EFFECT OF DOSE AND ANNEALING CONDITIONS ON THE STRUCTURE OF SILICON-ON-INSULATOR MATERIAL IMPLANTED WITH OXYGEN AT HIGH-TEMPERATURE AND AT HIGH-CURRENT DENSITY

Conventional and high resolution electron microscopy were used to study the structure of silicon-on-insulator material synthesized at higher temperature and higher current density (1 mA cm-2) than are conventionally used. As dose increases from 0.3 to 1.8 x 10(18) cm-2 the buried oxide thickens to 0.3-mu-m and trails of bubbles form at the surface which increase in size to 14 nm and depth to 0.15-mu-m. The defect structure in the top Si layer, consisting of multiple stacking faults located only near the buried oxide interface, remains constant with dosage. During the early stages of annealing, the bubbles and the multiply faulted defects are eliminated and large (20-30 nm) precipitates with lateral dislocations from near the buried oxide interface.

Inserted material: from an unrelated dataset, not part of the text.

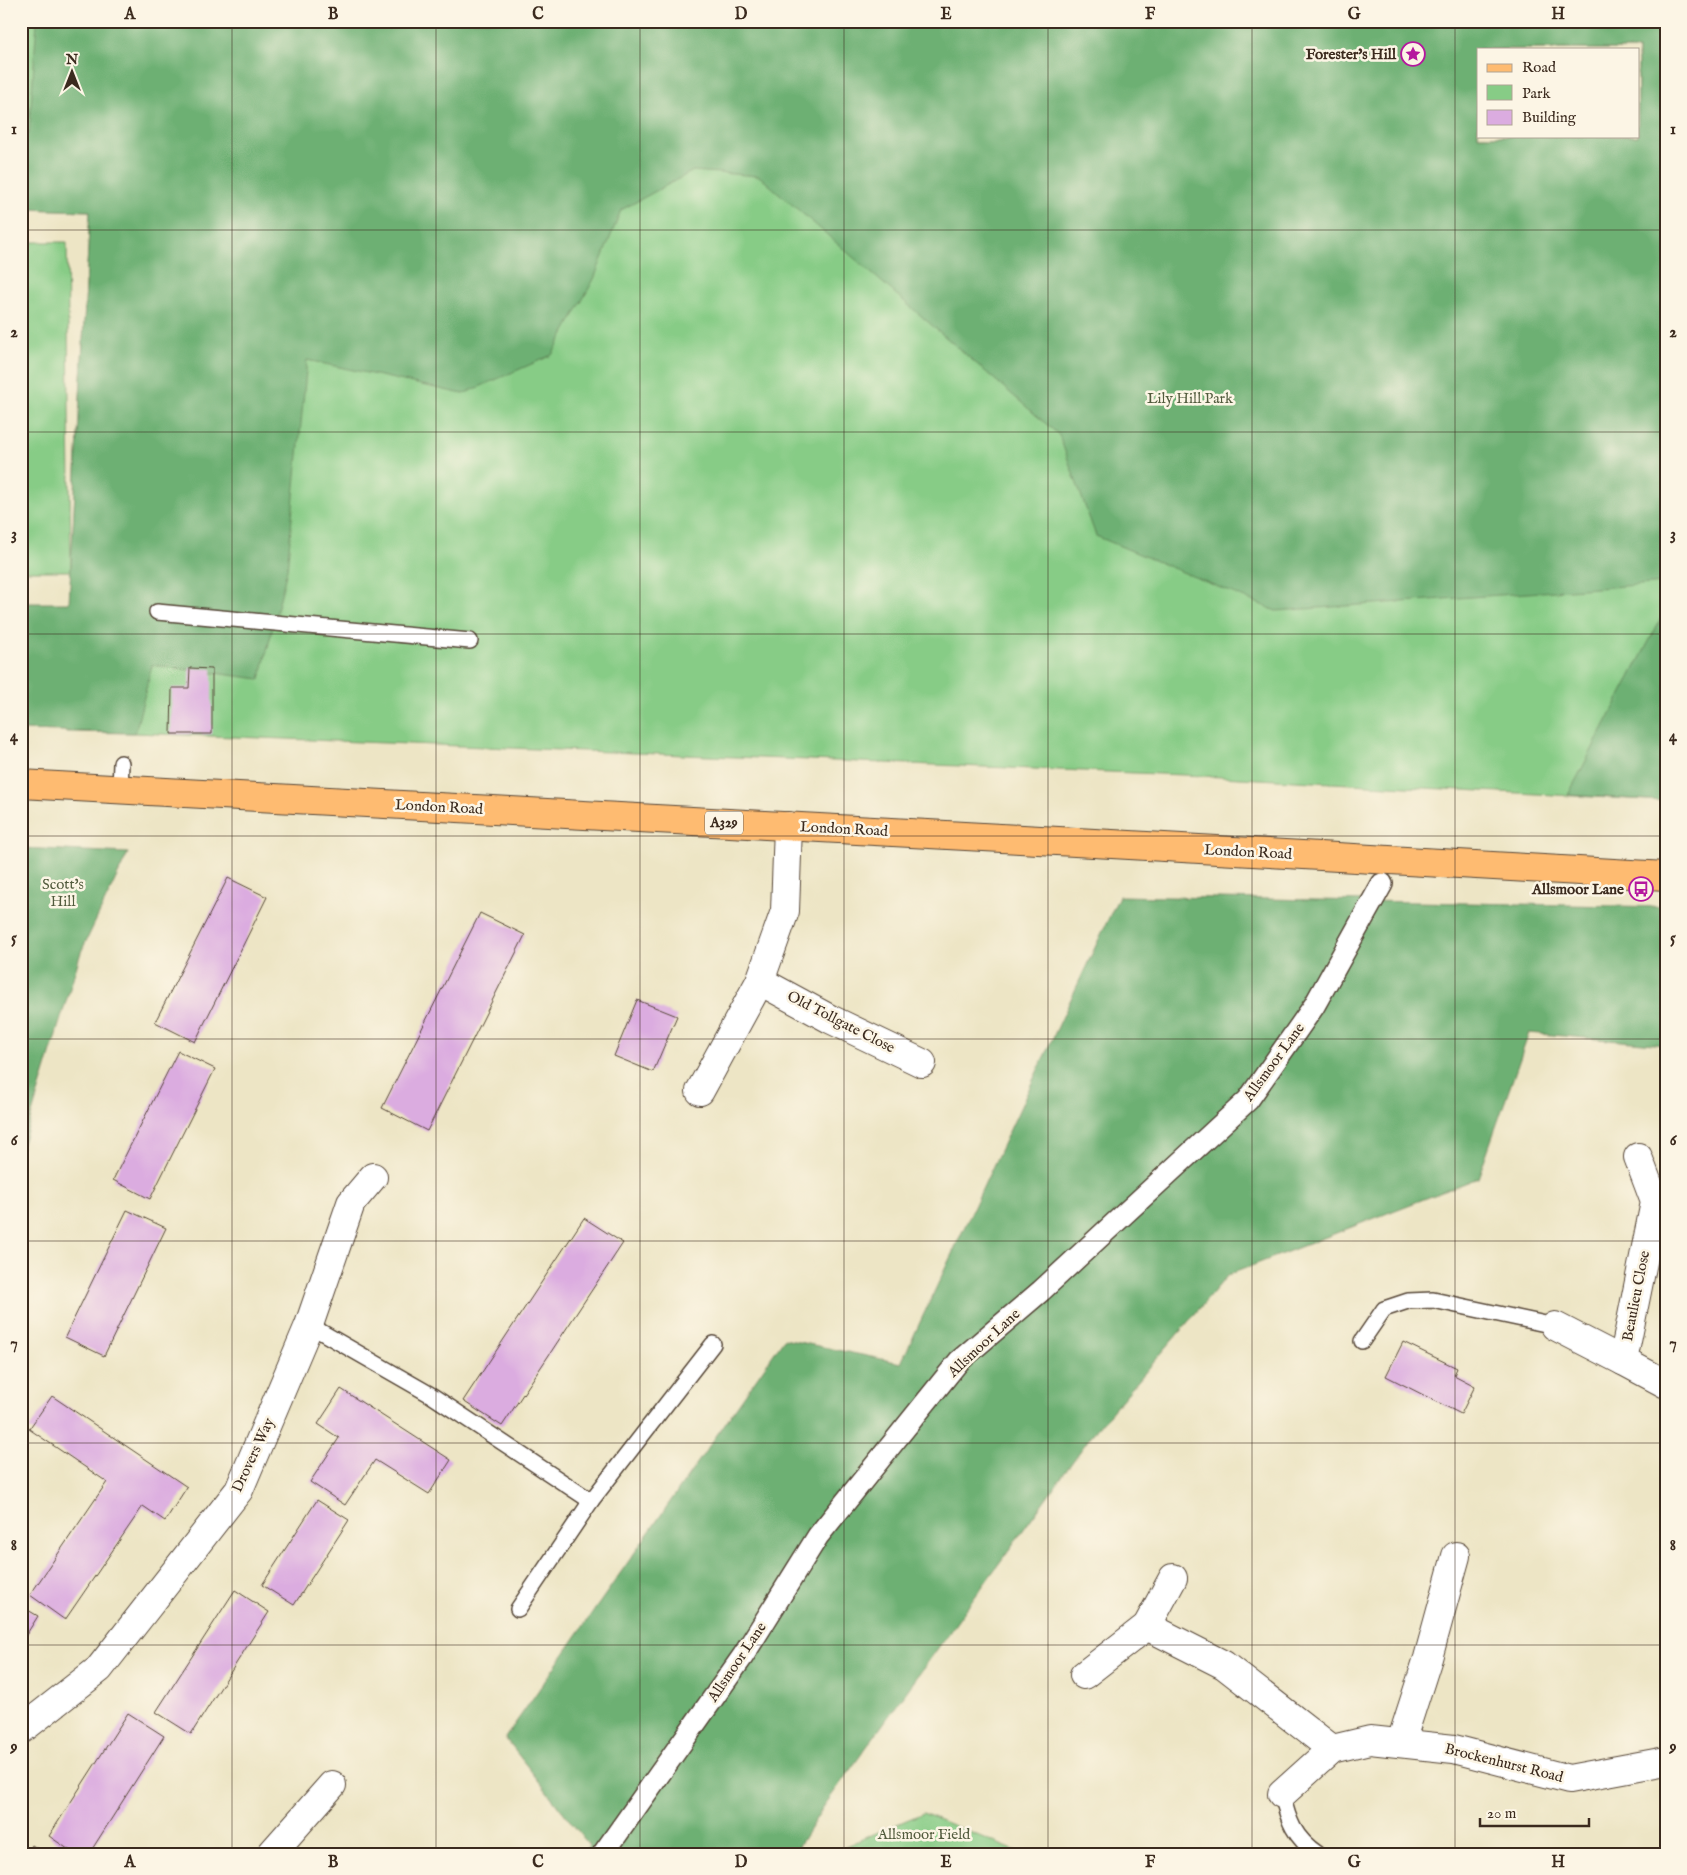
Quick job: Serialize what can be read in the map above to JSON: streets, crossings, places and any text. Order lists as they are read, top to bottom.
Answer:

Increasing the temperature from 1250 to 1350-degrees-C, caused precipitates to grow and to incorporate into the oxide layer. The pinned dislocations are eliminated simultaneously with the incorporated precipitates. This results in a defect density of only 10(5) cm-2, which is three to four orders less than material implanted at lower temperatures and medium current density.